Since the initial surge, DSRs have stabilized around 13 DSRs per million records every month, a substantial rate which confirms that organizations need an established privacy program. Gartner data shows that manually processing a single DSR costs on average $1,406. At this rate, organizations can expect to spend almost $240,000 per million records to fulfill DSRs — if they are done manually. Additionally, organizations could find themselves on the hook for fines likely to appear in October (if CCPA follows the same timeline as GDPR).

Fraud is a top concern for organizations who process DSRs— no organization wants to send personal information to the wrong person or someone who might be impersonating one of their customers. DataGrail’s Smart Verification technology tracks how many unverified (and potentially fraudulent) DSRs go through the platform. They also found that 3 out of every 10 DSRs will likely not be verified and could be fraudulent attempts at accessing or deleting data.

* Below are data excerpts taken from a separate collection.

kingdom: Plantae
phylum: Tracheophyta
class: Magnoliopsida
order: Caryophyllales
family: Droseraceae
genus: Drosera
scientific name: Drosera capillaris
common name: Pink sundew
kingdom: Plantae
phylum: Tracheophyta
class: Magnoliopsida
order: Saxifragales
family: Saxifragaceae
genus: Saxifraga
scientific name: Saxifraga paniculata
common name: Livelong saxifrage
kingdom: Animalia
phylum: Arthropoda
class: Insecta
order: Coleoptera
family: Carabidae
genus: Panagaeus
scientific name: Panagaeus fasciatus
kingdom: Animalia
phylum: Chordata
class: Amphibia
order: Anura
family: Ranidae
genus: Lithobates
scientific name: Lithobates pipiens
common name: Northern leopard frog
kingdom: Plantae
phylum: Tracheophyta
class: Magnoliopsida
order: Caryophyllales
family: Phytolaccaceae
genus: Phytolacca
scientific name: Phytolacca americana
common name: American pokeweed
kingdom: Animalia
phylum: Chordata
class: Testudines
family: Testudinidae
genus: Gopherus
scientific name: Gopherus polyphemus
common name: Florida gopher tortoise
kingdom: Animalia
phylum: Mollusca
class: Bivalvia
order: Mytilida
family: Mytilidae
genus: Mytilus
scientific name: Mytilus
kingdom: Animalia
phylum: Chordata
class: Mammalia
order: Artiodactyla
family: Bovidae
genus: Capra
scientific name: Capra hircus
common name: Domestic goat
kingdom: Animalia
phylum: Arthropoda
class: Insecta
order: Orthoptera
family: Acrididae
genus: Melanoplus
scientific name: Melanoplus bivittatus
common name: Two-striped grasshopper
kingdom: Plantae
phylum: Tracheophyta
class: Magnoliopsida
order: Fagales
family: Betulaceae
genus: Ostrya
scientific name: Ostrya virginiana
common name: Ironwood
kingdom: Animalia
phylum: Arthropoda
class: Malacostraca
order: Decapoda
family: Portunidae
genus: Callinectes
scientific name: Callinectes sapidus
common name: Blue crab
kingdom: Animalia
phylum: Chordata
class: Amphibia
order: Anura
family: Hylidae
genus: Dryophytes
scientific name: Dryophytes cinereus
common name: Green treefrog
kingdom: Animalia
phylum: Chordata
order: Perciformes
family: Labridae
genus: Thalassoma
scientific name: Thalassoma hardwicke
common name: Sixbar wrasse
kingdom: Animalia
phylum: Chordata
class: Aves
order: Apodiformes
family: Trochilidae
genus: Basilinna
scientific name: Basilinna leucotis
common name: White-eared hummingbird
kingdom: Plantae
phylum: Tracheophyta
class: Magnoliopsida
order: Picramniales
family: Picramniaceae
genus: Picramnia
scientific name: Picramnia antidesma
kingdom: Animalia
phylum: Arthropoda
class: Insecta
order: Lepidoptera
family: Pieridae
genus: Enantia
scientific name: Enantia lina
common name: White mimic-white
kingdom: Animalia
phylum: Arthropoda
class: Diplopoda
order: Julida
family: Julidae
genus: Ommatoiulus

When breaking down unverified requests (access vs. deletion), the data shows that access requests (DSARs) make up 70% of the unverified requests. This finding offers validity to the concern that nefarious characters could be submitting access requests to gain access to another person’s personal information.


DataGrail automates the process of fulfilling data subject requests (DSRs), which provides it a unique insight into the number of requests processed by companies. DataGrail examined the data subject requests it helped process on behalf of select B2C customers, with a substantial volume of privacy requests in the period January 1 to June 30th, 2020. This customer set had more than sixteen million consumer records, where a “consumer record” is defined as a single, individual record associated with a unique email address within a customer’s database. To determine the cost of manually processing requests, DataGrail used Gartner’s estimate that manually processing a single request costs $1,406. Gartner published this statistic after releasing details from its 2019 Gartner Security and Risk Survey in February 2020.